§ **SOURCE DOCUMENT**:
A detailed report was released two months after Mr Allende's body was exhumed as part of an inquiry into his death.

Mr Allende's family has always accepted the official version.

But some of his supporters suspected he had been killed by soldiers.

Allende, who was 65, died in La Moneda presidential palace on 11 September 1973 as it was being bombed by air force jets and attacked by tanks.

The official version was that he shot himself - with a rifle given to him by his friend, the then Cuban leader Fidel Castro - as troops stormed the palace.

Mr Allende's family agreed to have his body exhumed from a cemetery in the capital, Santiago, so that an international team of experts, including specialists in ballistics, could determine the cause of death.

One wound, two shots

The official report handed in to the Chilean government concludes that Mr Allende was killed by two bullets shot from a rifle held between his legs.

Allende's daughter said the findings confirmed what the family had already assumed to be true

British ballistics expert David Pryor took part in the investigation and said the result was clear.

"The gun, an AKA rifle, was on automatic," he said.

"There was one wound in his skull, caused by two bullets. There is no evidence that a third person was involved," said Mr Pryor.

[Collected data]
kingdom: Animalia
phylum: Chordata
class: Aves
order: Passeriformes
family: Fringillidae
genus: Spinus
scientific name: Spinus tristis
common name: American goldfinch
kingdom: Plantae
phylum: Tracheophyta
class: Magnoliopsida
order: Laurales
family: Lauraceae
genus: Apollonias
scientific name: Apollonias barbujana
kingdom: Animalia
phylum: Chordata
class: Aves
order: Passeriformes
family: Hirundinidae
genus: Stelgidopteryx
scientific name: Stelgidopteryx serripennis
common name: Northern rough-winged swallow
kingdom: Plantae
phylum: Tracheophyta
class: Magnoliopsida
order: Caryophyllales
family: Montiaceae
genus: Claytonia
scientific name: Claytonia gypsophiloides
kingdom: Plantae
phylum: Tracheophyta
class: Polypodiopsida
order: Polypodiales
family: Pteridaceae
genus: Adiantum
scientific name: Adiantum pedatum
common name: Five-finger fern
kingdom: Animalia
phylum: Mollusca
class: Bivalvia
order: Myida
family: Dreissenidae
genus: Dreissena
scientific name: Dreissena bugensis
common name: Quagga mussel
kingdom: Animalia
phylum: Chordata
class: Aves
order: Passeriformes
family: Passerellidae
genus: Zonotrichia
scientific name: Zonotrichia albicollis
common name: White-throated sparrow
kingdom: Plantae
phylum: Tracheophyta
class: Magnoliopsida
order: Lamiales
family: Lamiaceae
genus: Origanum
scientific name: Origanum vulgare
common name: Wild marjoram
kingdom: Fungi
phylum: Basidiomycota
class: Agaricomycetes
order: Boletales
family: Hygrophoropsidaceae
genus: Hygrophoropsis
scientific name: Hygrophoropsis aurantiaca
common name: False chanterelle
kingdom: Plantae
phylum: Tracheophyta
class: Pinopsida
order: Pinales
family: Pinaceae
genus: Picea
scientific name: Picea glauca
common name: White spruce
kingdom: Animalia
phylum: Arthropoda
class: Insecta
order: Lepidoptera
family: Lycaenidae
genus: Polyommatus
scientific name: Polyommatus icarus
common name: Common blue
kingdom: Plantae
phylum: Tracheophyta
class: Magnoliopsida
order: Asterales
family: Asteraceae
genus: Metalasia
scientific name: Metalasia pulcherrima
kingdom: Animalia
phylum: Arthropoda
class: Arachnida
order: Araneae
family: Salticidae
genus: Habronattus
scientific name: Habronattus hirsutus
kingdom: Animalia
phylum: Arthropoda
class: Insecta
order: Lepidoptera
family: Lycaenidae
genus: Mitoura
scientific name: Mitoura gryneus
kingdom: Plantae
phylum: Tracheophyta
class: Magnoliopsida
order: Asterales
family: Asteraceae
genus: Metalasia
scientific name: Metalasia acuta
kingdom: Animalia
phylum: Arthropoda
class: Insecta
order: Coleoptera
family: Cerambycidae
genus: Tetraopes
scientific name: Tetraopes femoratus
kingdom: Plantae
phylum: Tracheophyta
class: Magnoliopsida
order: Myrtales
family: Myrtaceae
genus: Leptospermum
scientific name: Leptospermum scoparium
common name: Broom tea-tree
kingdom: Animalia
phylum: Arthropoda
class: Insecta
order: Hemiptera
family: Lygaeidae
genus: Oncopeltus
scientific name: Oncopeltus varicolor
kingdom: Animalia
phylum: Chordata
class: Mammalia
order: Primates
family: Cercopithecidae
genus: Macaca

§ **AIM OF THE TASK**:
Answer these questions from the article on Allende's death:
1. How old was Allende when he died?
2. In which city was the cemetery from which his body was exhumed?
3. According to the official report, how many bullets killed him?

§ **FULL OUTPUT**:
1. 65
2. Santiago
3. Two